### Source text
━━━━━━━━━━━━━━━━
Original topic: 自动收集统计信息，一直没成功过。–GC life time is shorter

| username: 我是咖啡哥

【TiDB Usage Environment】POC
【TiDB Version】V6.1
【Encountered Problem】
【Reproduction Path】What operations were performed to encounter the problem
【Problem Phenomenon and Impact】
[tikv:9006]GC life time is shorter than transaction duration, transaction starts at 2022-06-29 20:05:32.887 +0800 CST, GC safe point is 2022-06-29 20:15:15.686 +0800 CST
Isn’t this design somewhat unreasonable?

translator_bot · June 23, 2024, 11:37am

| username: hey-hoho | Original post link

What is the current setting for tidb_gc_life_time?

translator_bot · June 23, 2024, 11:37am

| username: h5n1 | Original post link

According to the information, version 6.1 should have resolved the GC issue during auto analyze. Previous versions did not consider the runtime of auto analyze during GC. In version 6.1, to prevent auto analyze from blocking GC for a long time, the tidb_max_auto_analyze_time variable was introduced to control the maximum analyze duration. You might need to adjust the GC safepoint time to see if it helps.

github.com/pingcap/tidb

Long auto-analyze txn blocks GC

opened 05:52AM - 31 May 22 UTC

closed 04:16AM - 10 Jun 22 UTC

you06

type/enhancement sig/transaction affects-6.1

## Enhancement After #32726, the auto-analyze txns will not be interrupted by… GC, instead, it blocks GC. The auto-analyzes will not repeatedly fail by blocking GC, but it brings some performance degradation when GC is blocked for a long time. Either make auto-analyze fast enough or not execute auto-analyze it in a txn can improve this case.

github.com/pingcap/tidb

Optimize gc safepoint advancing for internal transaction

opened 01:23AM - 02 Mar 22 UTC

closed 06:14AM - 07 Apr 22 UTC

TonsnakeLin

type/enhancement

## Enhancement TiDB advances gc safepoint every `tidb_gc_run_interval` time wit…h step `tidb_gc_life_time`. If there is a long time transaction from user client lives more than `tidb_gc_life_time`, the safpoint can't be advanced until the long transaction is finished or lives than 24h. This mechanism ensures the continuous advancement of gc safepoint and ensures that the data that active transactions need to access will not be cleared. However, Internal transactions run in TiDB don't comply with the mechanism above. If the internal transaction lives more than `tidb_gc_life_time`, maybe failed because the data it needs to access was cleared. Here is an example that an auto analyze task run failed when it lived more than 20 minutes because the data was cleared. The TiDB log printed `[tikv:9006]GC life time is shorter than transaction duration, transaction starts at 2021-11-17 14:09:54.756 +0800 CST, GC safe point is 2021-11-17 14:11:54.755 +0800 CST`

translator_bot · June 23, 2024, 11:37am

| username: 我是咖啡哥 | Original post link

I will first adjust the tidb_gc_life_time parameter and observe.
━━━━━━━━━━━━━━━━
### Task set
1. Copy word for word everything in the TiDB forum thread from "type/enhancement sig/transaction affects-6.1" down to "improve this case.".
2. Answer these questions using the TiDB forum thread:
(a) Which TiDB version does the original poster report using?
(b) Which variable was introduced in version 6.1 to control the maximum analyze duration?
(c) In the example from the issue about optimizing GC safepoint advancing, how long had the auto analyze task lived when it failed?
The material that comes after the TiDB forum thread is separate from it.

### Recorded data
━━━━━━━━━━━━━━━━
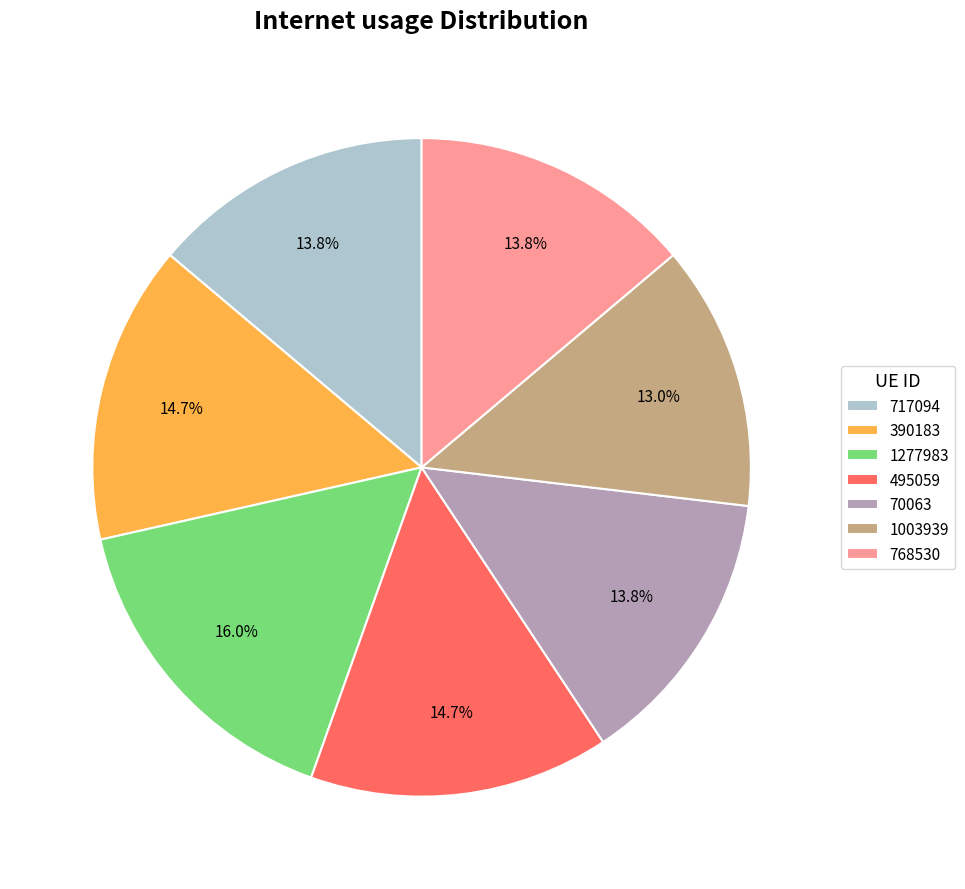

Approximately how many times larger is the value at 390183 compared to 70063?

1.1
━━━━━━━━━━━━━━━━
### Numbered responses
1.
type/enhancement sig/transaction affects-6.1

## Enhancement After #32726, the auto-analyze txns will not be interrupted by… GC, instead, it blocks GC. The auto-analyzes will not repeatedly fail by blocking GC, but it brings some performance degradation when GC is blocked for a long time. Either make auto-analyze fast enough or not execute auto-analyze it in a txn can improve this case.

2.
(a) V6.1
(b) tidb_max_auto_analyze_time
(c) More than 20 minutes